I guess you should never use the latest versions of libraries.

kaelwd 7 hours ago | parent | next [-]

Everyone needs to switch to pnpm and enable https://pnpm.io/settings#minimumreleaseage

Pnpm also blocks preinstall scripts by default.

loloquwowndueo 6 hours ago | parent | next [-]

Nah - dependency cooldown is all the rage but it’s only effective if you have some noncompliant canary users. Once everyone is using it it will cease to be effective because nobody will be taking the first step/risk until everybody does.

moebrowne 5 hours ago | parent [-]

The point of the cooldown is to allow time for vendor scans to complete and for compromised packages to be pulled. It's not about waiting for an end user to notice they've been compromised.

> Meanwhile, the aforementioned vendors are scanning public indices as well as customer repositories for signs of compromise, and provide alerts upstream (e.g. to PyPI).

https://blog.yossarian.net/2025/11/21/We-should-all-be-using...

loloquwowndueo 4 hours ago | parent [-]

Depending on “security vendors” to do scans of every single update seems naive and over optimistic to me, but hey - everyone’s jumping on the bandwagon regardless of what I think so I guess we’ll see soon.

limaho 3 hours ago | parent | next [-]

Don't "security venders" detect and report most of these types of attacks already today?

loloquwowndueo 3 hours ago | parent [-]

Do they? :)

moebrowne an hour ago | parent | prev [-]

What's the alternative?

thepill 6 hours ago | parent | prev [-]

Or bun

Ygg2 7 hours ago | parent | prev | next [-]

But you also need the latest versions to avoid zero-day attacks.

cesarb 2 hours ago | parent | next [-]

Or an old enough version. For one of the most damaging zero-day vulnerabilities in the Java ecosystem (log4shell), you were vulnerable if you were in the latest version, but not vulnerable if you were using an old enough version.
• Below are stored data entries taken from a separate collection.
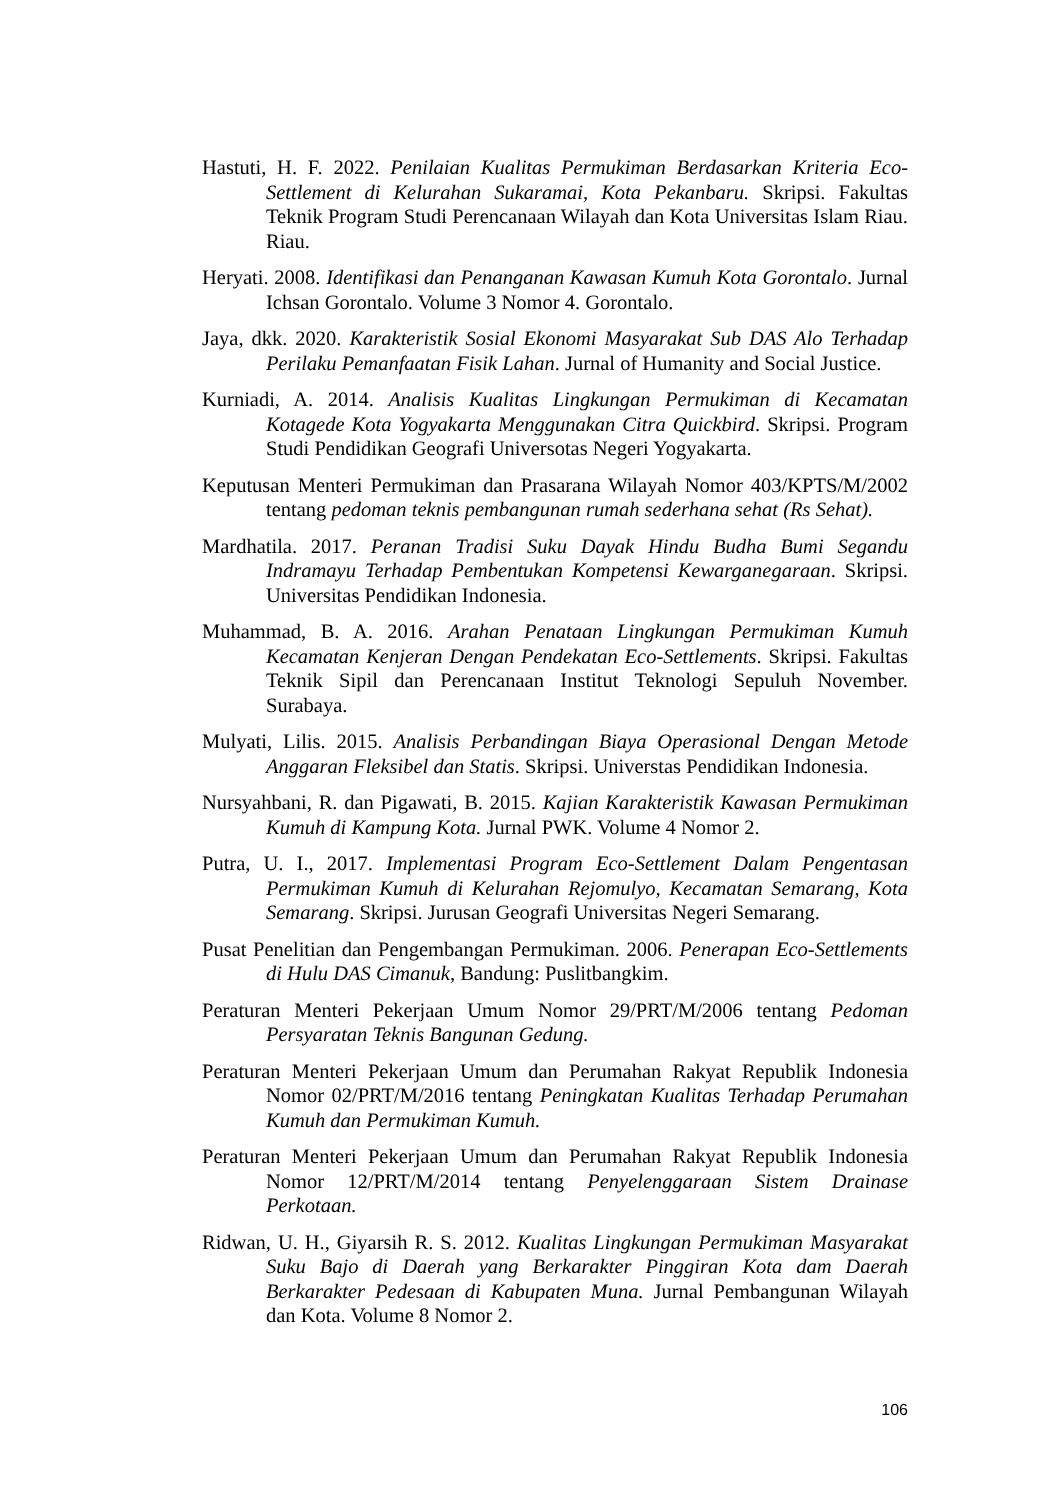Hastuti, H. F. 2022. Penilaian Kualitas Permukiman Berdasarkan Kriteria Eco-Settlement di Kelurahan Sukaramai, Kota Pekanbaru. Skripsi. Fakultas Teknik Program Studi Perencanaan Wilayah dan Kota Universitas Islam Riau. Riau.
Heryati. 2008. Identifikasi dan Penanganan Kawasan Kumuh Kota Gorontalo. Jurnal Ichsan Gorontalo. Volume 3 Nomor 4. Gorontalo.
Jaya, dkk. 2020. Karakteristik Sosial Ekonomi Masyarakat Sub DAS Alo Terhadap Perilaku Pemanfaatan Fisik Lahan. Jurnal of Humanity and Social Justice.
Kurniadi, A. 2014. Analisis Kualitas Lingkungan Permukiman di Kecamatan Kotagede Kota Yogyakarta Menggunakan Citra Quickbird. Skripsi. Program Studi Pendidikan Geografi Universotas Negeri Yogyakarta.
Keputusan Menteri Permukiman dan Prasarana Wilayah Nomor 403/KPTS/M/2002 tentang pedoman teknis pembangunan rumah sederhana sehat (Rs Sehat).
Mardhatila. 2017. Peranan Tradisi Suku Dayak Hindu Budha Bumi Segandu Indramayu Terhadap Pembentukan Kompetensi Kewarganegaraan. Skripsi. Universitas Pendidikan Indonesia.
Muhammad, B. A. 2016. Arahan Penataan Lingkungan Permukiman Kumuh Kecamatan Kenjeran Dengan Pendekatan Eco-Settlements. Skripsi. Fakultas Teknik Sipil dan Perencanaan Institut Teknologi Sepuluh November. Surabaya.
Mulyati, Lilis. 2015. Analisis Perbandingan Biaya Operasional Dengan Metode Anggaran Fleksibel dan Statis. Skripsi. Universtas Pendidikan Indonesia.
Nursyahbani, R. dan Pigawati, B. 2015. Kajian Karakteristik Kawasan Permukiman Kumuh di Kampung Kota. Jurnal PWK. Volume 4 Nomor 2.
Putra, U. I., 2017. Implementasi Program Eco-Settlement Dalam Pengentasan Permukiman Kumuh di Kelurahan Rejomulyo, Kecamatan Semarang, Kota Semarang. Skripsi. Jurusan Geografi Universitas Negeri Semarang.
Pusat Penelitian dan Pengembangan Permukiman. 2006. Penerapan Eco-Settlements di Hulu DAS Cimanuk, Bandung: Puslitbangkim.
Peraturan Menteri Pekerjaan Umum Nomor 29/PRT/M/2006 tentang Pedoman Persyaratan Teknis Bangunan Gedung.
Peraturan Menteri Pekerjaan Umum dan Perumahan Rakyat Republik Indonesia Nomor 02/PRT/M/2016 tentang Peningkatan Kualitas Terhadap Perumahan Kumuh dan Permukiman Kumuh.
Peraturan Menteri Pekerjaan Umum dan Perumahan Rakyat Republik Indonesia Nomor 12/PRT/M/2014 tentang Penyelenggaraan Sistem Drainase Perkotaan.
Ridwan, U. H., Giyarsih R. S. 2012. Kualitas Lingkungan Permukiman Masyarakat Suku Bajo di Daerah yang Berkarakter Pinggiran Kota dam Daerah Berkarakter Pedesaan di Kabupaten Muna. Jurnal Pembangunan Wilayah dan Kota. Volume 8 Nomor 2.
106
lpribis 5 hours ago | parent | prev | next [-]

99% of releases do NOT fix zero-days. But 100% of releases have a small risk of introducing a backdoored build-script.

There's nothing wrong with pinning dependencies and only updating when you know for sure they're fixing a zero-day (as it will be public at that point).

zelphirkalt 5 hours ago | parent | prev | next [-]

Zero-day on frontend has not really a y effect, except on one user at a time. Zero-day on a server though ... perhaps we arrive at the conclusion to not use the JS ecosystem on the server side.

nalekberov 6 hours ago | parent | prev [-]

do zero-days even care about versions?

Ygg2 2 hours ago | parent [-]

They care how long you take to patch your versions. Delaying patching by 7 days will affect it.

sublinear 7 hours ago | parent | prev [-]

Not sure if you're serious, but if so I agree that people should take the time to set up their own package mirrors. Not just for npm but all other package managers as well.

This is why it's so important to get to know what you're actually building instead of just "vibing" all the time. Before all the AI slop of this decade we just called it being responsible.

prmph 5 hours ago | parent | next [-]

Exactly, there is no easy solution to these problems.

The solutions that are effective also involve actually doing work, as developers, library authors, and package managers. But no, we want as much "convenience" as possible, so the issues will continue.

Developers and package authors should use a lockfile, pin their dependencies, be frugal about adding dependencies, and put any dependencies they do add through a basic inspection at least, checking what dependencies they also use, their code and tests quality, etc.

Package managers should enforce namespacing for ALL packages, should improve their publishing security, and should probably have an opt-in verified program for the most important packages.

Doing these will go a long way to ameliorate these supply chain attacks

moebrowne 5 hours ago | parent | prev [-]

How does having a mirror help?

sublinear 2 hours ago | parent [-]

Maintaining a package mirror is a shared responsibility beyond just the software dev teams. The packages and their publishers need to be approved to be added to the mirror, testing needs to occur, and updates are delayed until the newer version is added to the mirror. The network team would block npm and force all machines to use this mirror.

All this would have mitigated this incident in the event that an npm install was done during the window of this update being rolled out and unpatched. The npm install would continue as normal on the last known good version and the newer vulnerable version would simply not exist on the mirror.